-------- Passage given

DĀWŪD KHAN, MOḤAMMAD

 

DĀWŪD KHAN, MOḤAMMAD (b. Kabul, 1288/ 1909, d. Kabul, 7 Ṯawr 1357 Š./27 April 1978), prime minister (1332-42 Š./1953-63) and first president of Afghanistan (1352-57 Š./1973-78; Figure 1). His father, Moḥammad ʿAzīz Khān, was a brother of Moḥammad Nāder Shah (1308-12 Š./1929-33). The family belonged to the Yaḥyāḵēl lineage of the royal Moḥammadzay clan of the Bārakzay tribe of the Dorrānī Pashtuns.

Dāwūd lived and studied in Europe from 1300 Š./1921 to 1309 Š./1930 while his father and for part of that time his uncle remained in exile during the reign of Amān-Allāh Khan, representing a rival branch of the clan. After Aman-Allāh’s abdication in 1307/1929 Nāder Khan led the opposition to a usurper and succeeded in claiming the throne (See AFGHANISTAN x); Dāwūd Khan returned to Afghanistan and spent the year 1310 Š./1931 studying at the infantry officers’ school. In 1312 Š./1933 both Nāder Shah and Dāwūd Khan’s father, who was serving as ambassador to Germany, were assassinated by supporters of Amān-Allāh Khan. Nāder Shah’s son Moḥammad Ẓāher became king, and his uncle Moḥammad Hāšem Khan effectively ruled Afghanistan as prime minister. Dāwūd Khan joined Moḥammad Hāšem’s household. He married Nāder Shah’s daughter Zaynab in 1313 Š./1934.

----------------

_Set task 1_
According to the entry on Dāwūd Khan, whom did he marry in 1313 Š./1934?
_Set task 2_
Pick up the entry on Dāwūd Khan after its last sentence and carry it forward.

-------- Excerpted records

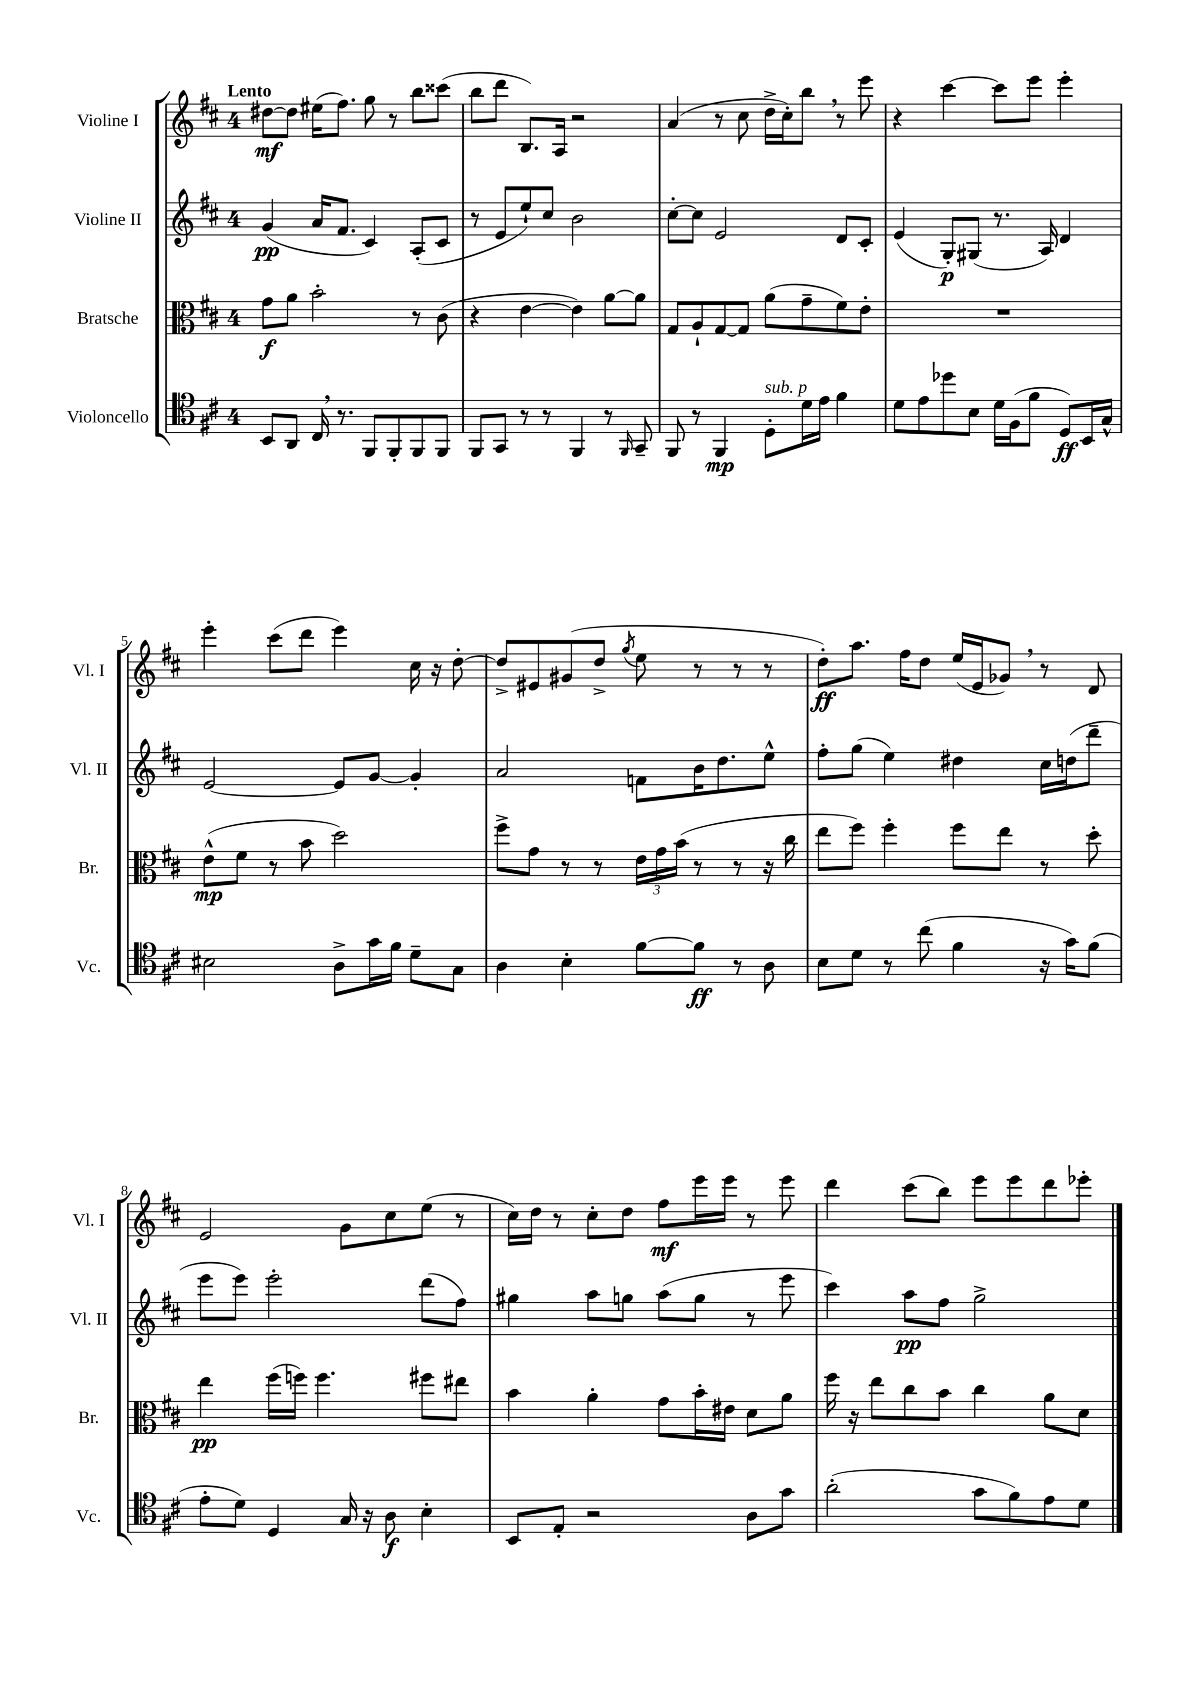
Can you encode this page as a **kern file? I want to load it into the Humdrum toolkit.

**kern	**kern	**kern	**kern
*staff4	*staff3	*staff2	*staff1
*clefC4	*clefC3	*clefG2	*clefG2
*k[f#c#]	*k[f#c#]	*k[f#c#]	*k[f#c#]
*M4/4	*M4/4	*M4/4	*M4/4
8BB	8g	(4g	[8dd#
8AA	8a	.	8dd#]
16C#	2b'	16a	(16ee#
8.r	.	8.f#	8.ff#)
8FF#	.	4c#)	8gg
8FF#'	.	.	8r
8FF#	8r	(8A'	8bb
8FF#	(8c#	8c#	(8ccc##
=	=	=	=
8FF#	4r	8r	8bb
8GG	.	8e	8ddd
8r	[4e	8ee`)	8.B)
8r	.	8cc#	.
.	.	.	16A
4FF#	4e])	2b	2r
8r	[8a	.	.
16qqFF#	.	.	.
8GG~	8a]	.	.
=	=	=	=
8FF#	8G	[8cc#'	(4a
8r	8A`	8cc#]	.
4FF#	[8G	2e	8r
.	8G]	.	8cc#
8D'	(8a	.	16dd^
.	.	.	16cc#')
16d	8g~	.	8bb
16e	.	.	.
4f#	8f#)	8d	8r
.	8e'	8c#'	8eee
=	=	=	=
8d	1r	(4e	4r
8e	.	.	.
8dd-	.	8G')	[4ccc#
8B	.	(8G#	.
16d	.	8.r	8ccc#]
(16F#	.	.	.
8f#	.	.	8eee
.	.	16A)	.
8D)	.	4d	4eee'
16BB	.	.	.
16G^^	.	.	.
=	=	=	=
2B#	(8e^^	[2e	4eee'
.	8f#	.	.
.	8r	.	(8ccc#
.	8b	.	8ddd
8A^	2dd)	8e]	4eee)
16g	.	[8g	.
16f#	.	.	.
8d~	.	4g']	16cc#
.	.	.	16r
8G	.	.	[8dd'
=	=	=	=
4A	8ff#^	2a	8dd^]
.	8g	.	8e#
4B'	8r	.	(8g#
.	8r	.	8dd^
.	.	.	8qgg
[8f#	24e	8f	8ee
.	24g	.	.
.	(24b	.	.
8f#]	8r	16b	8r
.	.	8.dd	.
8r	8r	.	8r
8A	16r	8ee^^	8r
.	16cc#	.	.
=	=	=	=
8B	8ee	8ff#'	8dd')
8d	8ff#)	(8gg	8.aa
8r	4ff#'	4ee)	.
.	.	.	16ff#
(8cc#	.	.	8dd
4f#	8ff#	4dd#	(16ee
.	.	.	16e
.	8ee	.	8g-)
16r	8r	16cc#	8r
16g)	.	(16dd	.
(8f#	8dd'	8ddd~	8d
=	=	=	=
8e'	4ee	8eee	2e
8d)	.	8eee)	.
4D	(16ff#	2eee'	.
.	16ff)	.	.
.	4.ff	.	.
16G	.	.	8g
16r	.	.	.
8A	.	.	8cc#
4B'	8ff#	(8ddd	(8ee
.	8ee#	8ff#)	8r
=	=	=	=
8BB	4b	4gg#	16cc#)
.	.	.	16dd
8E'	.	.	8r
2r	4a'	8aa	8cc#'
.	.	8gg	8dd
.	8g	(8aa	8ff#
.	16b'	8gg	16eee
.	16e#	.	16eee
8A	8d	8r	8r
8g	8a	8eee	8eee
=	=	=	=
(2a'	16ff#	4ccc#)	4ddd
.	16r	.	.
.	8ee	.	.
.	8cc#	8aa	(8ccc#
.	8b	8ff#	8bb)
8g	4cc#	2gg^	8eee
8f#)	.	.	8eee
8e	8a	.	8ddd
8d	8d	.	8eee-'
==	==	==	==
*-	*-	*-	*-
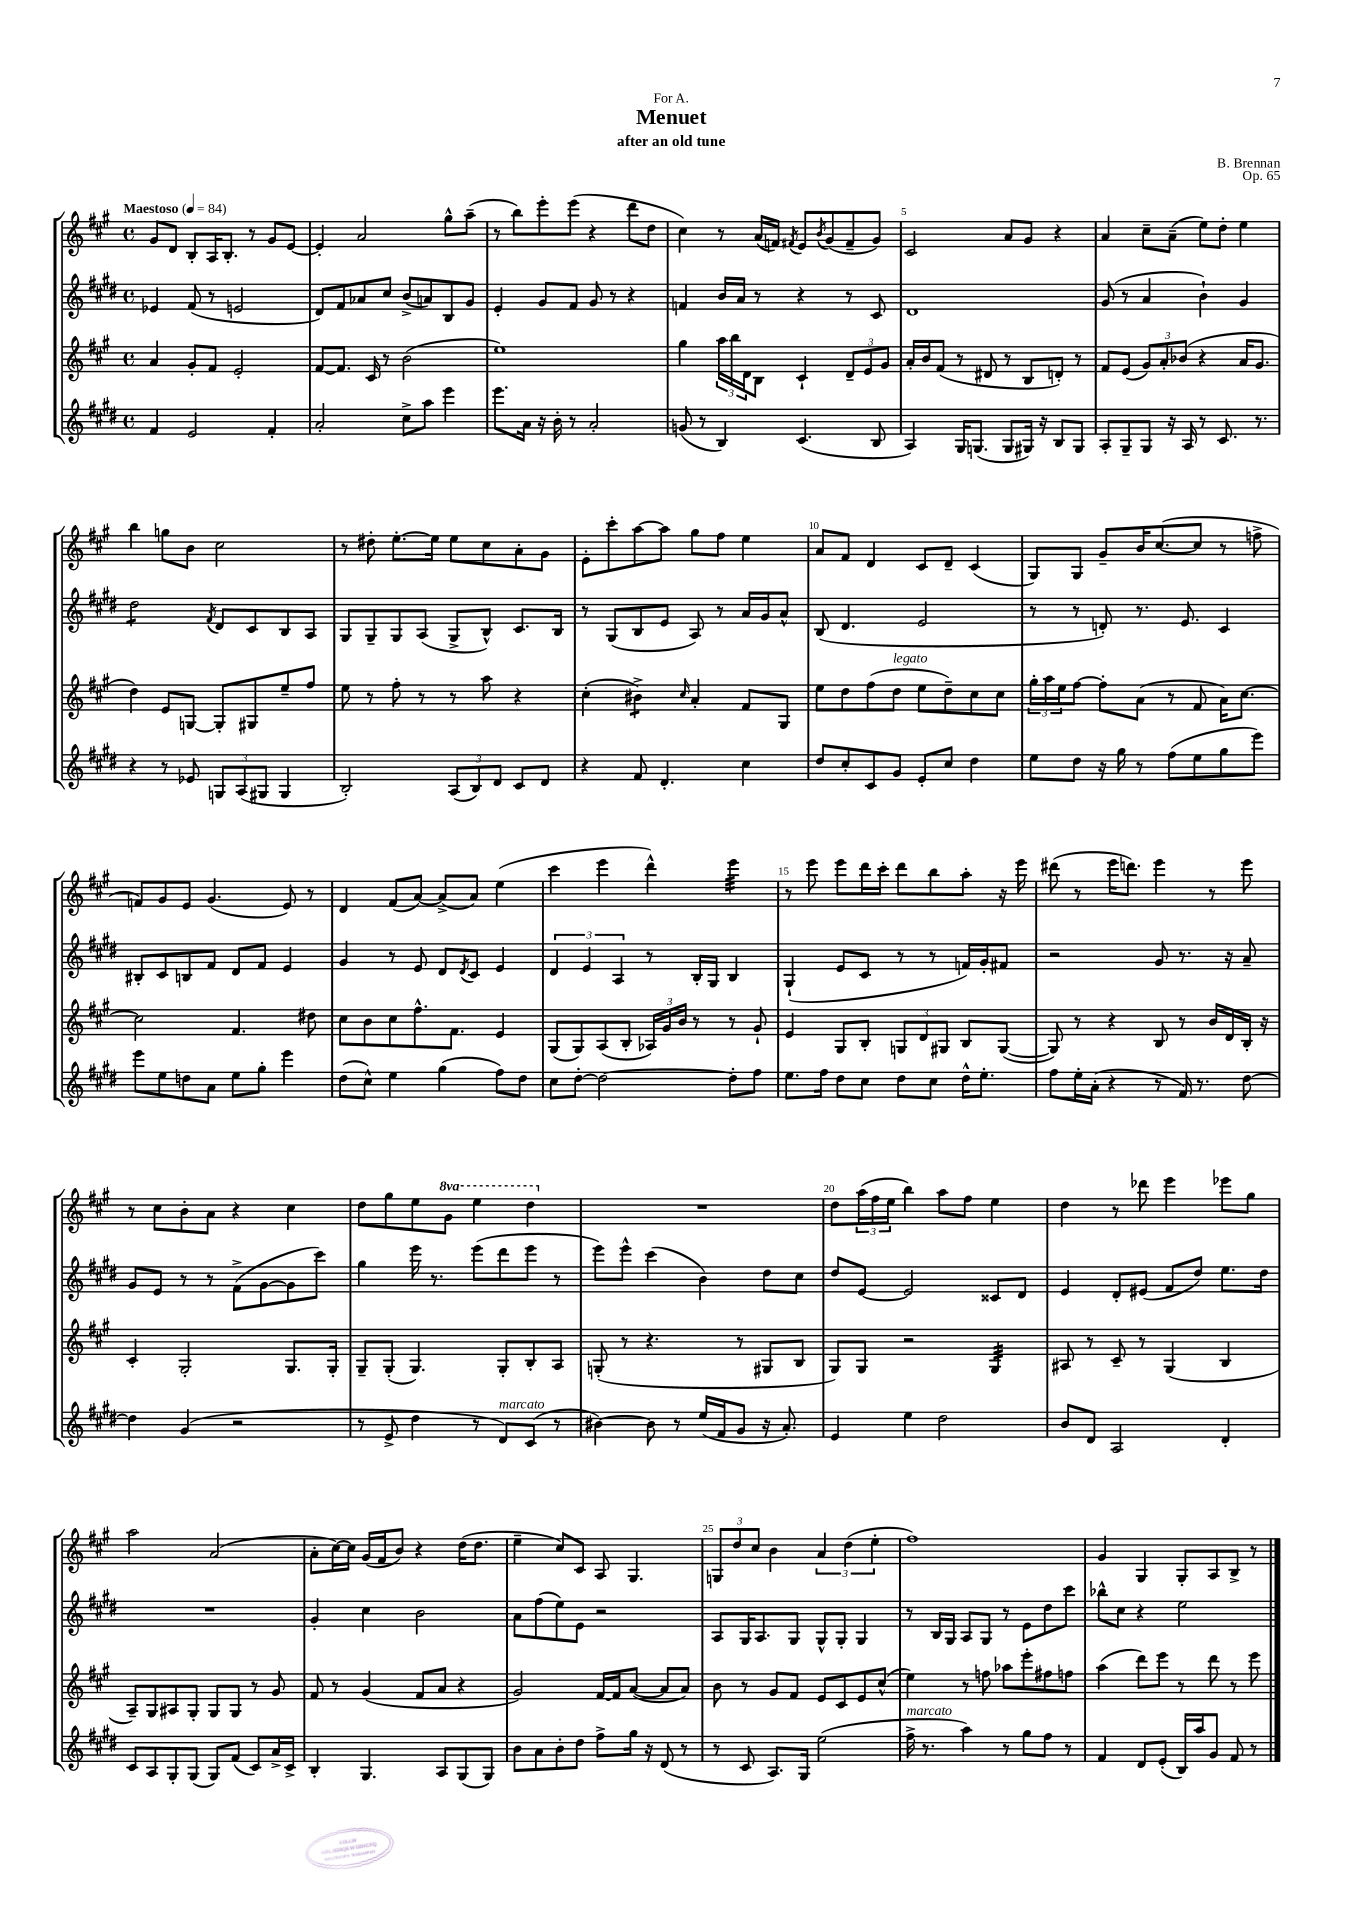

----------------

_Final answer 1_
He married Nāder Shah's daughter Zaynab.

_Final answer 2_
Dāwūd Khan’s adolescent sojourn in Europe had left him acutely conscious of the backwardness of Afghanistan. Throughout his career he thus combined a strong desire to modernize the country with a close identification with the military. Nāder Shah had made him a major general in 1321 Š./1932; he subsequently served as military commander of several provinces and in 1318-26 Š/1939-1947 of the central forces at Kabul. In 1325 Š./1946 the prime minister, another uncle, Shah Maḥmūd Ḡāzī, named him minister of defense (Adamec, p. 114).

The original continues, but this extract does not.